I bought the 24 VAC 8000 watt power jack based on Oztules' post. I am off grid. I ave been using square wave inverters for years due to cost, but found out the square wave was burning out my refrigerators, got a bunch of dead ones I use for storage now. So when I saw your review on te Power Jack, I got one, as we had been struggling with a Harbor Freight square wave 6000 watt inverter that never gave us the power it said. Haven't been able to run my deep well pump for years, not since the AIMS, which was square wave, but at least ran the well pump for 4 hours a day if we wanted. (We store water in a 350 gallon tank and must pump for garden and automatic gravity waterers for livestock. )But I couldn't get my husband to help me fix the huge hole in te pumphoouse roof, and it rained, burning out the AIMS and throwing us back into primitive living for YEARS. Wasting money on gasoline for generator and noise.

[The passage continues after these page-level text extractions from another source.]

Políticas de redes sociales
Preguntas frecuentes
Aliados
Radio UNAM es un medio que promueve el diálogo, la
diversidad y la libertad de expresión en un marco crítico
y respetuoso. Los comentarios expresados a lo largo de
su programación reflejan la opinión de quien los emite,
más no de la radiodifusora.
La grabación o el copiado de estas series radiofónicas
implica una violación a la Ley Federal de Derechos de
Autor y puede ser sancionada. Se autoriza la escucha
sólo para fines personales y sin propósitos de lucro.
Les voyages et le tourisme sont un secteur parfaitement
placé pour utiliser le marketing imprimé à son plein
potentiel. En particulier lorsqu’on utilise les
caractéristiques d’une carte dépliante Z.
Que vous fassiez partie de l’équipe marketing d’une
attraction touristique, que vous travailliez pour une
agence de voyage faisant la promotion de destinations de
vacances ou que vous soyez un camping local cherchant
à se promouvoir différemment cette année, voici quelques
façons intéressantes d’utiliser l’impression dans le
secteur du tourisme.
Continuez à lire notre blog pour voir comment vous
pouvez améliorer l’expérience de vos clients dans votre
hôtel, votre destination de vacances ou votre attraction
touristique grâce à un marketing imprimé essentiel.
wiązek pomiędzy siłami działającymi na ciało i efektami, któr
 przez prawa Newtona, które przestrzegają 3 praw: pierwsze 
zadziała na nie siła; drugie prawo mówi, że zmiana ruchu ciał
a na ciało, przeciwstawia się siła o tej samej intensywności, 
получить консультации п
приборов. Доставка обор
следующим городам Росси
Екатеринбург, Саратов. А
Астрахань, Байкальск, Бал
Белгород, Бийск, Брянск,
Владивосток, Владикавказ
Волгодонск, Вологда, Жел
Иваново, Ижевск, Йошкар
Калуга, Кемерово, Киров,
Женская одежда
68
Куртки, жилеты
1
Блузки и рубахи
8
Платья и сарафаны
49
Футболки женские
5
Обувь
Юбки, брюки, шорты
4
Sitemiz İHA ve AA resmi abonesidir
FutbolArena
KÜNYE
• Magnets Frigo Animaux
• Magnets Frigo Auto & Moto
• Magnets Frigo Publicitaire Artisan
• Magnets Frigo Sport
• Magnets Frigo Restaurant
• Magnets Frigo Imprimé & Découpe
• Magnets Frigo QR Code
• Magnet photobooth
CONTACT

Anyway, the Power jack I got only has one big torroid in it, and I think they learned from the windings on the magnet as a choke when I went to put mine in, (made from Oztules' instructions, ) they had placed a small one in there, just where he said to, only smaller than his (and mine) and on a small torroid magnet, not an E like I had made (like Oztules had) so I thought, well, nice! The wires they use are about 10 AWG while mine was 4 AWG (the one I didn't use) And it worked nice for three days. We have 10 deep cycle 12 volt batteries, wired in series to 24 volt, I have 1400 watts solar going in and 2 Outback controllers, which we adjusted to 24 volt system, There are 4 battery terminals which confused me for awhile until it looked like i only needed to hook up two. The one thing I don't like about it is the LED screen is easy to read when I first turn it on, but the backlight goes out in a minute and ten I can't see a thing as to what watts and amps and volts are going on!!. While it is on, it does appear that watts stay about 45 at idle. So that's good. I was able to run the pump AND cook on the griddle at the same time about noon, good sun. So I was pleased with that. I tested it on the small fridge (235 startup- and 104 watts working power according to the killowatt meter- and I plan to glue 2" insulation all around the outside except the area were the condenser is, and this keeps it cooler longer. Uses less power. ) and the fridge worked fine.
But it acted weird today. It pulls my water pump fine- 1400 start and 1200 continuous, and it will run it for hours as long as the sun is out and sky is clear. But when i turn the pump off, the small load from the laptops and LED lights are no longer seeming to keep it on, it does the blinking thing. Irritating, as I have a lot of low power stuff I need on. It was fine for a few nights there. Don't know what I did wrong. I fiddled with the inputs and the plugs and tried to see if something was unplugged, but no, then I plugged in te fridge and that got it working again- it seems it liked higher power even a few hundred watts, rather than lower power. I thought it had fixed itself until I unplugged the fridge to move it inside and the inverter went all screwy again. Back on generator at night until I get this troubleshot. Any ideas?